Under morphine, Billy had a dream of giraffes in a garden. The giraffes were following gravel paths, were pausing to munch sugar pears from treetops. Billy was a giraffe, too. He ate a pear. It was a hard one. It fought back against his grinding teeth. It snapped in juicy protest.
The giraffes accepted Billy as one of their own, as a harmless creature as preposterously specialized as themselves. Two approached him from opposite sides, leaned against him. They had long, muscular upper lips which they could shape like the bells of bugles. They kissed him with these. They were female giraffes--cream and lemon yellow. They had horns like doorknobs. The knobs were covered with velvet.
Why?
One of the reasons why I love Slaughterhouse Five is that it constantly surprises me. Part memoir. Part history. Part science fiction. Part surrealism. Vonnegut is able to bring all of these elements together in the book. This passage, where Billy, under a cloud of morphine, transforms into a giraffe, is a little Kafkaesque, without the cockroach, and a little Naked Lunch. It is so wonderfully strange, especially when Billy starts having a menage with two female giraffes and their long, muscular upper lips.

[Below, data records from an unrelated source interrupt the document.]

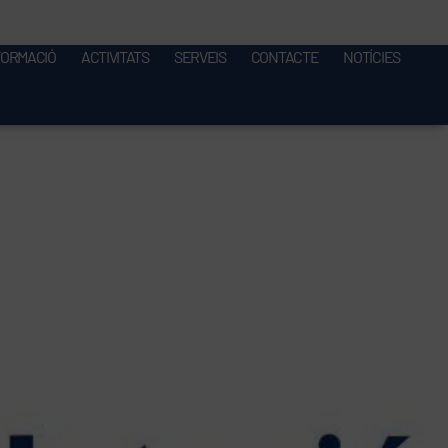
FORMACIÓ
ACTIVITATS
SERVEIS
CONTACTE
NOTÍCIES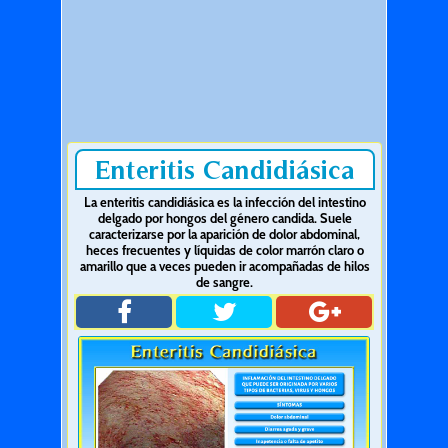
Enteritis Candidiásica
La enteritis candidiásica es la infección del intestino
delgado por hongos del género candida. Suele
caracterizarse por la aparición de dolor abdominal,
heces frecuentes y líquidas de color marrón claro o
amarillo que a veces pueden ir acompañadas de hilos
de sangre.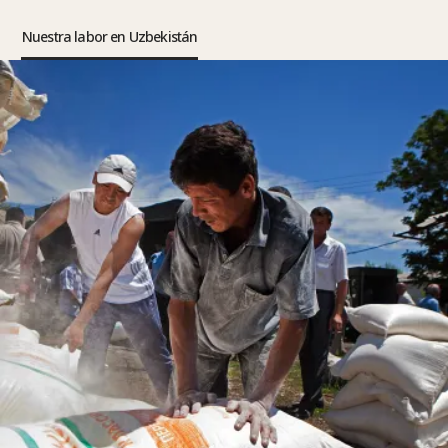
Nuestra labor en Uzbekistán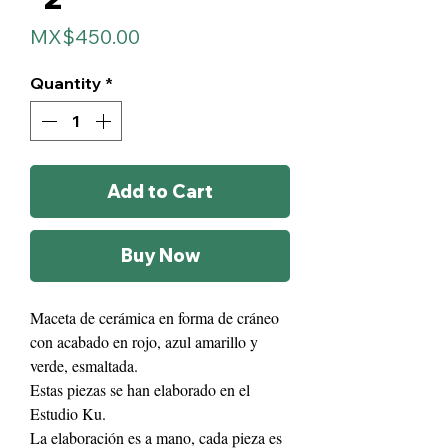
Price
MX$450.00
Quantity
*
Add to Cart
Buy Now
Maceta de cerámica en forma de cráneo
con acabado en rojo, azul amarillo y
verde, esmaltada.
Estas piezas se han elaborado en el
Estudio Ku.
La elaboración es a mano, cada pieza es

I have spent most of the day being a writer, which is something that I don't get to say very often. I went to a Memorial Day parade this morning, and I attended a Memorial Day service at a local cemetery. My family and I brought some flowers to a few graves of relatives (including my sister's). Then, I went home and started working on an idea for a piece that I've been thinking about for quite some time.

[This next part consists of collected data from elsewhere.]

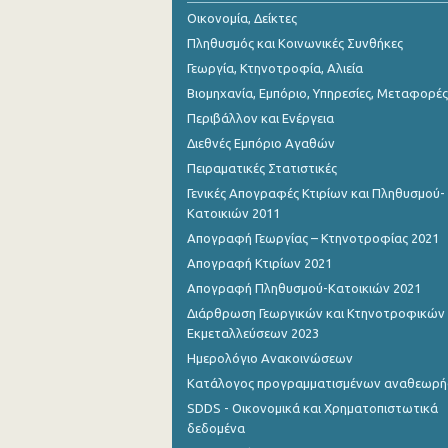
Οικονομία, Δείκτες
Πληθυσμός και Κοινωνικές Συνθήκες
Γεωργία, Κτηνοτροφία, Αλιεία
Βιομηχανία, Εμπόριο, Υπηρεσίες, Μεταφορές
Περιβάλλον και Ενέργεια
Διεθνές Εμπόριο Αγαθών
Πειραματικές Στατιστικές
Γενικές Απογραφές Κτιρίων και Πληθυσμού-
Κατοικιών 2011
Απογραφή Γεωργίας – Κτηνοτροφίας 2021
Απογραφή Κτιρίων 2021
Απογραφή Πληθυσμού-Κατοικιών 2021
Διάρθρωση Γεωργικών και Κτηνοτροφικών
Εκμεταλλεύσεων 2023
Ημερολόγιο Ανακοινώσεων
Κατάλογος προγραμματισμένων αναθεωρ
SDDS - Οικονομικά και Χρηματοπιστωτικά
δεδομένα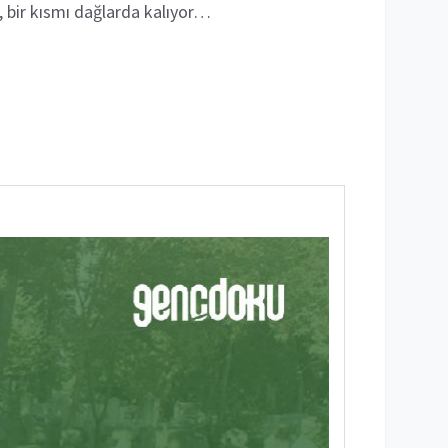
r, bir kısmı dağlarda kalıyor…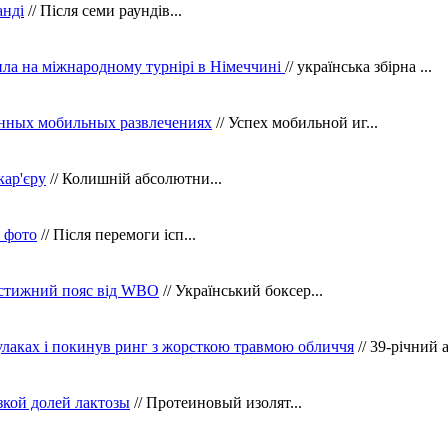
анді
// Після семи раундів...
ила на міжнародному турнірі в Німеччині
// українська збірна ...
нных мобильных развлечениях
// Успех мобильной иг...
кар'єру
// Колишній абсолютни...
в фото
// Після перемоги ісп...
рестижний пояс від WBO
// Український боксер...
кулаках і покинув ринг з жорсткою травмою обличчя
// 39-річний 
зкой долей лактозы
// Протеиновый изолят...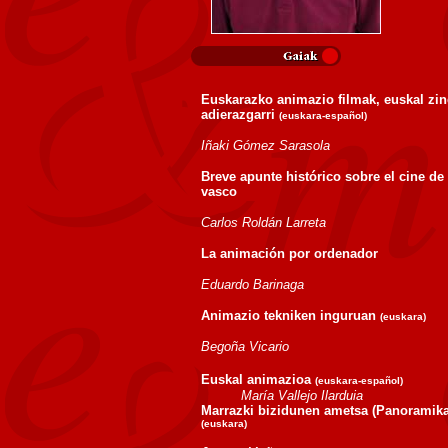
Euskarazko animazio filmak, euskal zi
adierazgarri
(euskara-español)
Iñaki Gómez Sarasola
Breve apunte histórico sobre el cine d
vasco
Carlos Roldán Larreta
La animación por ordenador
Eduardo Barinaga
Animazio tekniken inguruan
(euskara)
Begoña Vicario
Euskal animazioa
(euskara-español)
María Vallejo Ilarduia
Marrazki bizidunen ametsa (Panoramika
(euskara)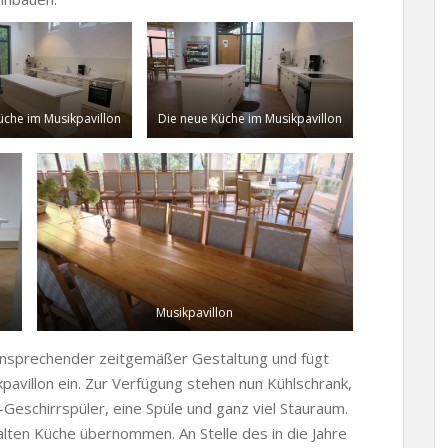
üche im Musikpavillon
Die neue Küche im Musikpavillon
Musikpavillon
 ansprechender zeitgemäßer Gestaltung und fügt
kpavillon ein. Zur Verfügung stehen nun Kühlschrank,
Geschirrspüler, eine Spüle und ganz viel Stauraum.
ten Küche übernommen. An Stelle des in die Jahre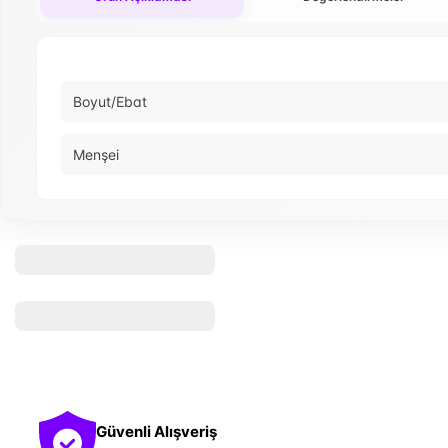
Boyut/Ebat
Menşei
Güvenli Alışveriş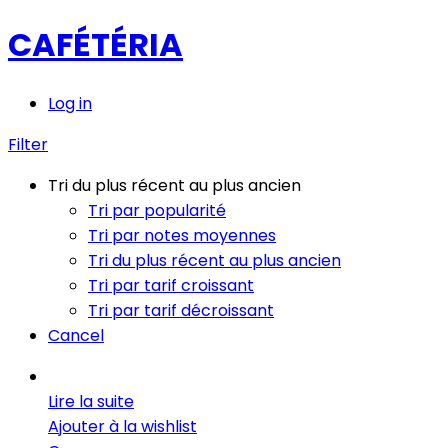
CAFÉTÉRIA
Log in
Filter
Tri du plus récent au plus ancien
Tri par popularité
Tri par notes moyennes
Tri du plus récent au plus ancien
Tri par tarif croissant
Tri par tarif décroissant
Cancel
Lire la suite
Ajouter à la wishlist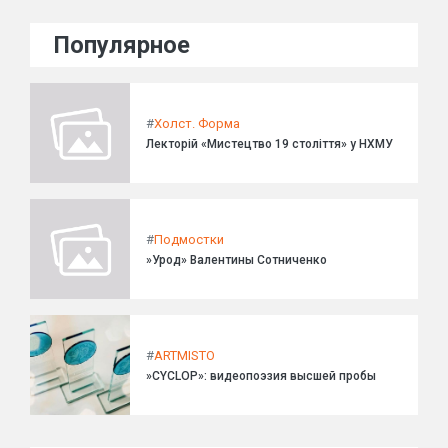
Популярное
#
Холст. Форма
Лекторій «Мистецтво 19 століття» у НХМУ
#
Подмостки
»Урод» Валентины Сотниченко
#
ARTMISTO
»CYCLOP»: видеопоэзия высшей пробы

I wrote for close to six hours. It's in a finished form, but I'm not really sure what it is. I envision it as a prelude to something much longer. By itself, it could be a prose poem or a short lyric essay. It really felt great to write without interruption, to allow myself the luxury of being a Vonnegut for a little while. I didn't write about giraffes having tongue sex in a garden, but I was definitely outside of my comfort zone as a writer.

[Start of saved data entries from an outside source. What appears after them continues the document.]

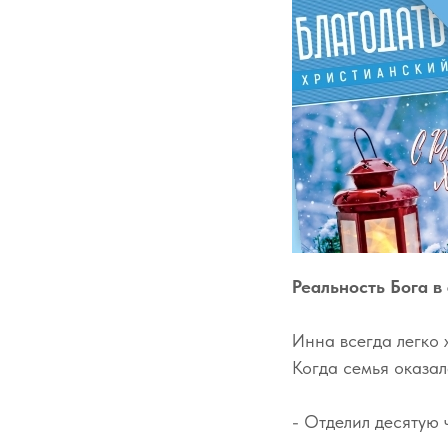
Реальность Бога в
Инна всегда легко
Когда семья оказал
- Отделил десятую 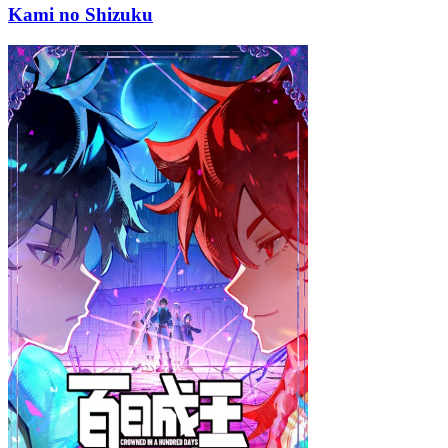
Kami no Shizuku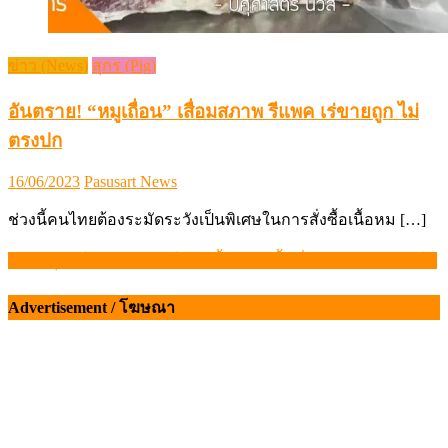
ข่าว (News)
สุกร (Pig)
อันตราย! “หมูเถื่อน” เสื่อมสภาพ รีแพค เร่ขายถูก ไม่
ตรงปก
Posted
Author
16/06/2023
Pasusart News
on
ช่วงนี้คนไทยต้องระมัดระวังเป็นพิเศษในการสั่งซื้อเนื้อหม […]
กรมปศุสัตว์ ติดตามงานโคนมทั้งระบบ พื้นที่ตะวันออก-อีสานใต้
แนะแนว
เรื่อง
Advertisement / โฆษณา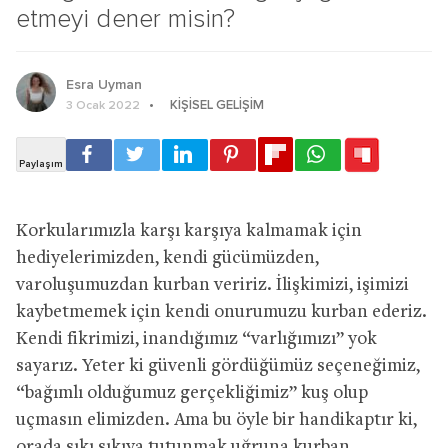
etmeyi dener misin?
Esra Uyman
KIŞISEL GELIŞIM
3 Ocak 2022
Korkularımızla karşı karşıya kalmamak için
hediyelerimizden, kendi gücümüzden,
varoluşumuzdan kurban veririz. İlişkimizi, işimizi
kaybetmemek için kendi onurumuzu kurban ederiz.
Kendi fikrimizi, inandığımız “varlığımızı” yok
sayarız. Yeter ki güvenli gördüğümüz seçeneğimiz,
“bağımlı olduğumuz gerçekliğimiz” kuş olup
uçmasın elimizden. Ama bu öyle bir handikaptır ki,
orada sıkı sıkıya tutunmak uğruna kurban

Now, at the end of a three-day weekend, with a week of work and grading ahead of me, I'm a little depressed. I know that I won't have another extended period of writing for quite some time. With this new piece, I have about three projects that I'm working on now. That's my writing process. If I get stuck with one project, I turn my attention to another for a while. I got this idea from the science fiction writer Isaac Asimov.
When I was a teenager, I read an article about Asimov. The article said that Asimov's writing space contained three desks, and on top of each desk was a typewriter. Asimov told the journalist that he always had three different books in progress at the same time. When he reached a roadblock with one book, he would swivel his chair to the second desk and start typing on the second typewriter, which contained the manuscript for a completely different book. When he got stuck on the second book, he swiveled to the third desk and third typewriter and third manuscript. Asimov was brilliant.
My problem is that I don't often have days like today. During the week, I have to steal ten minutes at a time for writing. Sometimes during lunch. Sometimes when I'm waiting for my daughter at the dance studio. Sometimes right before bed, after I've corrected four or five student essays. I don't get pages written. I get paragraphs, if I'm lucky. Usually, it's one of two sentences.
Therefore, today was a blessing.
Saint Marty is thankful for being able to write for six hours.